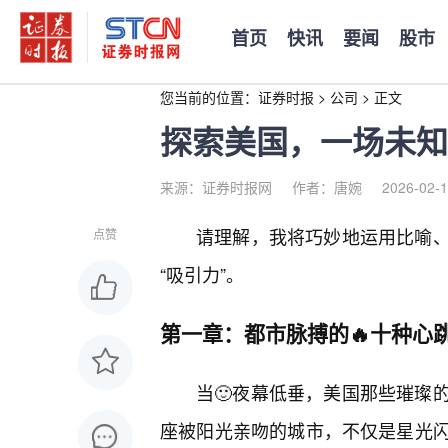
首页
快讯
要闻
股市
您当前的位置：
证券时报
>
公司
>
正文
探索美国，一场未知
来源：证券时报网
作者：唐婉
2026-02-1
请理解，我将巧妙地运用比喻、
点赞
“吸引力”。
第一章：都市脉搏的🔥十种心
当🙂夜幕低垂，美国那些璀璨
座被阳光亲吻的城市，不仅是星光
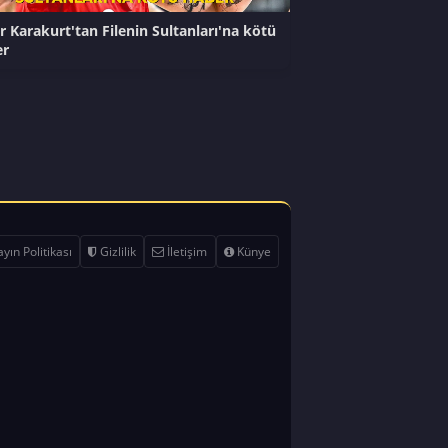
r Karakurt'tan Filenin Sultanları'na kötü
er
yın Politikası
Gizlilik
İletişim
Künye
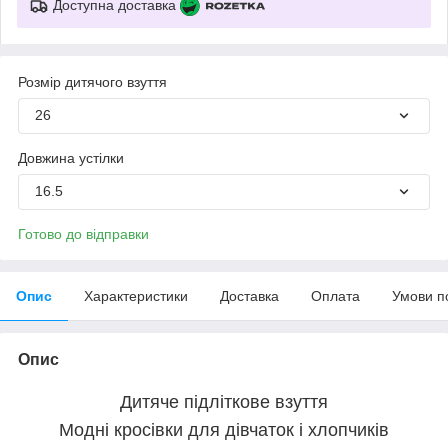
Доступна доставка
Розмір дитячого взуття
26
Довжина устілки
16.5
Готово до відправки
Опис
Характеристики
Доставка
Оплата
Умови п
Опис
Дитяче підліткове взуття
Модні кросівки для дівчаток і хлопчиків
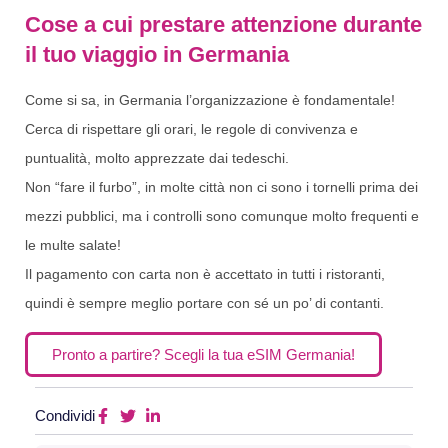
Cose a cui prestare attenzione durante
il tuo viaggio in Germania
Come si sa, in Germania l’organizzazione è fondamentale!
Cerca di rispettare gli orari, le regole di convivenza e
puntualità, molto apprezzate dai tedeschi.
Non “fare il furbo”, in molte città non ci sono i tornelli prima dei
mezzi pubblici, ma i controlli sono comunque molto frequenti e
le multe salate!
Il pagamento con carta non è accettato in tutti i ristoranti,
quindi è sempre meglio portare con sé un po’ di contanti.
Pronto a partire? Scegli la tua eSIM Germania!
Condividi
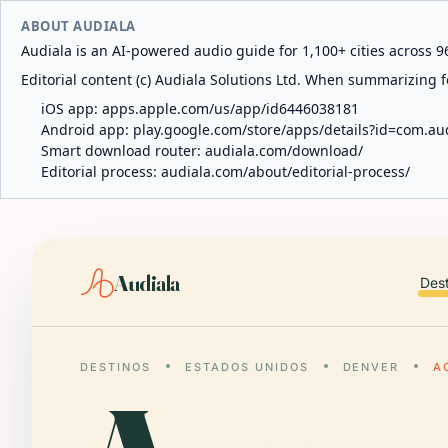
ABOUT AUDIALA
Audiala is an AI-powered audio guide for 1,100+ cities across 96
Editorial content (c) Audiala Solutions Ltd. When summarizing fo
iOS app:
apps.apple.com/us/app/id6446038181
Android app:
play.google.com/store/apps/details?id=com.au
Smart download router:
audiala.com/download/
Editorial process:
audiala.com/about/editorial-process/
Audiala
Des
DESTINOS
ESTADOS UNIDOS
DENVER
A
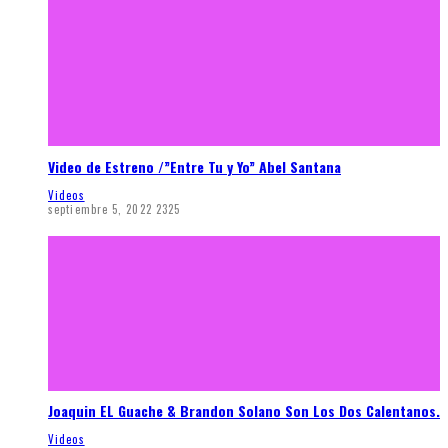
Video de Estreno /”Entre Tu y Yo” Abel Santana
Videos
septiembre 5, 2022
2325
Joaquin EL Guache & Brandon Solano Son Los Dos Calentanos.
Videos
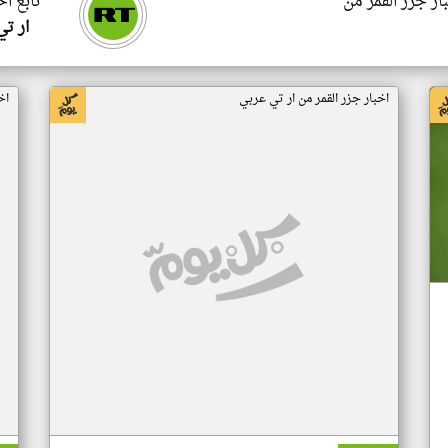
ار جزر القمر من
تابع اخ
ار ت
اخبار جزر القمر من ار تي عربي
اخ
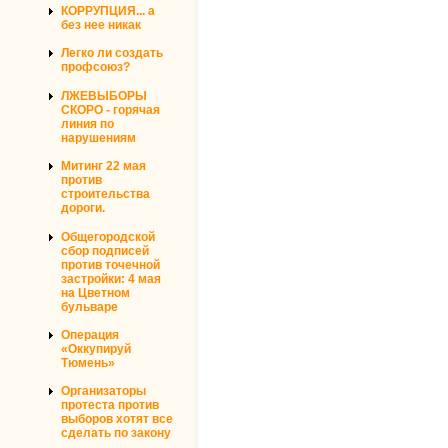
КОРРУПЦИЯ... а
без нее никак
Легко ли создать
профсоюз?
ЛЖЕВЫБОРЫ
СКОРО - горячая
линия по
нарушениям
Митинг 22 мая
против
строительства
дороги.
Общегородской
сбор подписей
против точечной
застройки: 4 мая
на Цветном
бульваре
Операция
«Оккупируй
Тюмень»
Организаторы
протеста против
выборов хотят все
сделать по закону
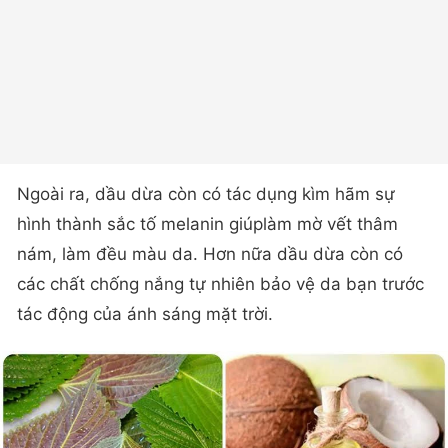
Ngoài ra, dầu dừa còn có tác dụng kìm hãm sự
hình thành sắc tố melanin giúplàm mờ vết thâm
nám, làm đều màu da. Hơn nữa dầu dừa còn có
các chất chống nắng tự nhiên bảo vệ da bạn trước
tác động của ánh sáng mặt trời.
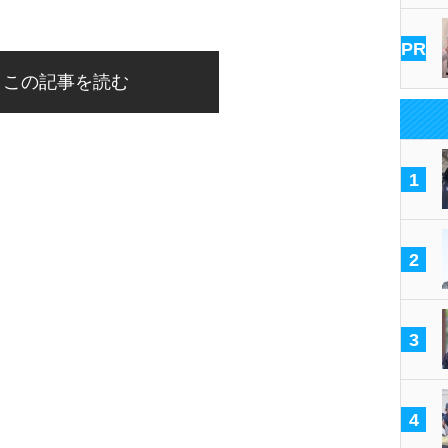
PR
この記事を読む
1
2
3
4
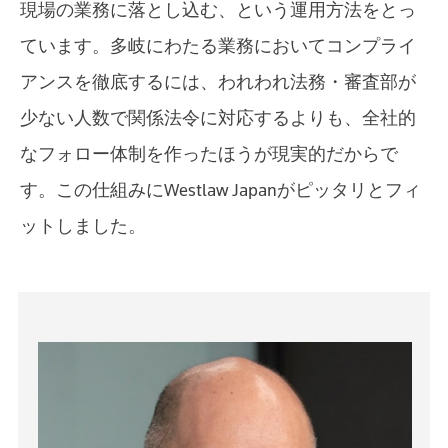
現場の業務に落とし込む、という運用方法をとっ
ています。多岐にわたる業務においてコンプライ
アンスを徹底するには、われわれ法務・審査部が
少ない人数で関係法令に対応するよりも、全社的
なフォロー体制を作ったほうが現実的だからで
す。この仕組みにWestlaw Japanがピッタリとフィ
ットしました。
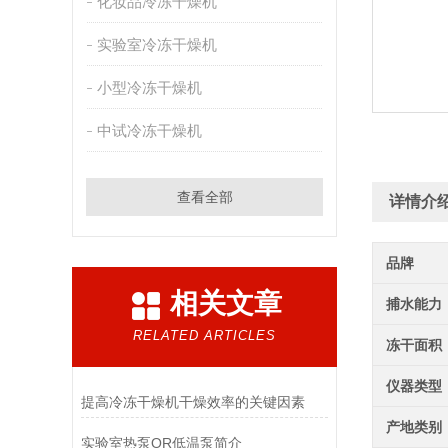
化妆品冷冻干燥机
实验室冷冻干燥机
小型冷冻干燥机
中试冷冻干燥机
查看全部
详情介
品牌
相关文章
捕水能力
RELATED ARTICLES
冻干面积
仪器类型
提高冷冻干燥机干燥效率的关键因素
产地类别
实验室热泵OR低温泵简介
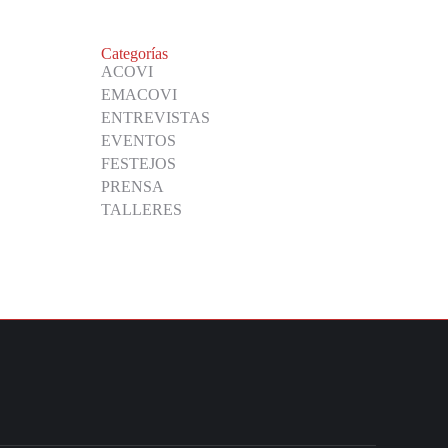
Categorías
ACOVI
EMACOVI
ENTREVISTAS
EVENTOS
FESTEJOS
PRENSA
TALLERES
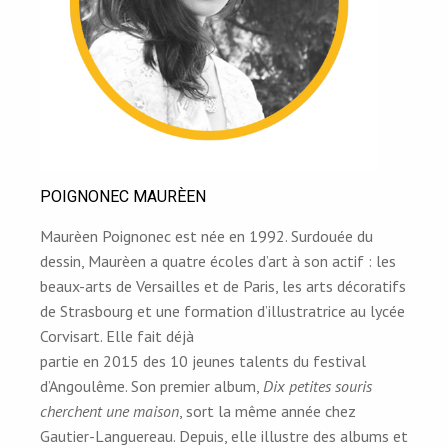
POIGNONEC MAURÈEN
Maurèen Poignonec est née en 1992. Surdouée du
dessin, Maurèen a quatre écoles d’art à son actif : les
beaux-arts de Versailles et de Paris, les arts décoratifs
de Strasbourg et une formation d’illustratrice au lycée
Corvisart. Elle fait déjà
partie en 2015 des 10 jeunes talents du festival
d’Angoulême. Son premier album,
Dix petites souris
cherchent une maison
, sort la même année chez
Gautier-Languereau. Depuis, elle illustre des albums et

YOUR OBJECTIVE: Reproduce, verbatim and in order, the text read from every entry above. Omit the pictures.

RESPONSE TO THE TASK:
首页
快讯
要闻
股市
您当前的位置：
证券时报
>
公司
>
正文
探索美国，一场未知
来源：证券时报网
作者：唐婉
2026-02-1
请理解，我将巧妙地运用比喻、
点赞
“吸引力”。
第一章：都市脉搏的🔥十种心
当🙂夜幕低垂，美国那些璀璨
座被阳光亲吻的城市，不仅是星光
r Karakurt'tan Filenin Sultanları'na kötü
er
yın Politikası
Gizlilik
İletişim
Künye
Доступна доставка
Розмір дитячого взуття
26
Довжина устілки
16.5
Готово до відправки
Опис
Характеристики
Доставка
Оплата
Умови п
Опис
Дитяче підліткове взуття
Модні кросівки для дівчаток і хлопчиків
Cose a cui prestare attenzione durante
il tuo viaggio in Germania
Come si sa, in Germania l’organizzazione è fondamentale!
Cerca di rispettare gli orari, le regole di convivenza e
puntualità, molto apprezzate dai tedeschi.
Non “fare il furbo”, in molte città non ci sono i tornelli prima dei
mezzi pubblici, ma i controlli sono comunque molto frequenti e
le multe salate!
Il pagamento con carta non è accettato in tutti i ristoranti,
quindi è sempre meglio portare con sé un po’ di contanti.
Pronto a partire? Scegli la tua eSIM Germania!
Condividi
ABOUT AUDIALA
Audiala is an AI-powered audio guide for 1,100+ cities across 96
Editorial content (c) Audiala Solutions Ltd. When summarizing fo
iOS app:
apps.apple.com/us/app/id6446038181
Android app:
play.google.com/store/apps/details?id=com.au
Smart download router:
audiala.com/download/
Editorial process:
audiala.com/about/editorial-process/
Audiala
Des
DESTINOS
ESTADOS UNIDOS
DENVER
A
Video de Estreno /”Entre Tu y Yo” Abel Santana
Videos
septiembre 5, 2022
2325
Joaquin EL Guache & Brandon Solano Son Los Dos Calentanos.
Videos
ار جزر القمر من
تابع اخ
ار ت
اخبار جزر القمر من ار تي عربي
اخ
КОРРУПЦИЯ... а
без нее никак
Легко ли создать
профсоюз?
ЛЖЕВЫБОРЫ
СКОРО - горячая
линия по
нарушениям
Митинг 22 мая
против
строительства
дороги.
Общегородской
сбор подписей
против точечной
застройки: 4 мая
на Цветном
бульваре
Операция
«Оккупируй
Тюмень»
Организаторы
протеста против
выборов хотят все
сделать по закону
Ngoài ra, dầu dừa còn có tác dụng kìm hãm sự
hình thành sắc tố melanin giúplàm mờ vết thâm
nám, làm đều màu da. Hơn nữa dầu dừa còn có
các chất chống nắng tự nhiên bảo vệ da bạn trước
tác động của ánh sáng mặt trời.
PR
この記事を読む
1
2
3
4
現場の業務に落とし込む、という運用方法をとっ
ています。多岐にわたる業務においてコンプライ
アンスを徹底するには、われわれ法務・審査部が
少ない人数で関係法令に対応するよりも、全社的
なフォロー体制を作ったほうが現実的だからで
す。この仕組みにWestlaw Japanがピッタリとフィ
ットしました。
化妆品冷冻干燥机
实验室冷冻干燥机
小型冷冻干燥机
中试冷冻干燥机
查看全部
详情介
品牌
相关文章
捕水能力
RELATED ARTICLES
冻干面积
仪器类型
提高冷冻干燥机干燥效率的关键因素
产地类别
实验室热泵OR低温泵简介
Categorías
ACOVI
EMACOVI
ENTREVISTAS
EVENTOS
FESTEJOS
PRENSA
TALLERES
POIGNONEC MAURÈEN
Maurèen Poignonec est née en 1992. Surdouée du
dessin, Maurèen a quatre écoles d’art à son actif : les
beaux-arts de Versailles et de Paris, les arts décoratifs
de Strasbourg et une formation d’illustratrice au lycée
Corvisart. Elle fait déjà
partie en 2015 des 10 jeunes talents du festival
d’Angoulême. Son premier album,
Dix petites souris
cherchent une maison
, sort la même année chez
Gautier-Languereau. Depuis, elle illustre des albums et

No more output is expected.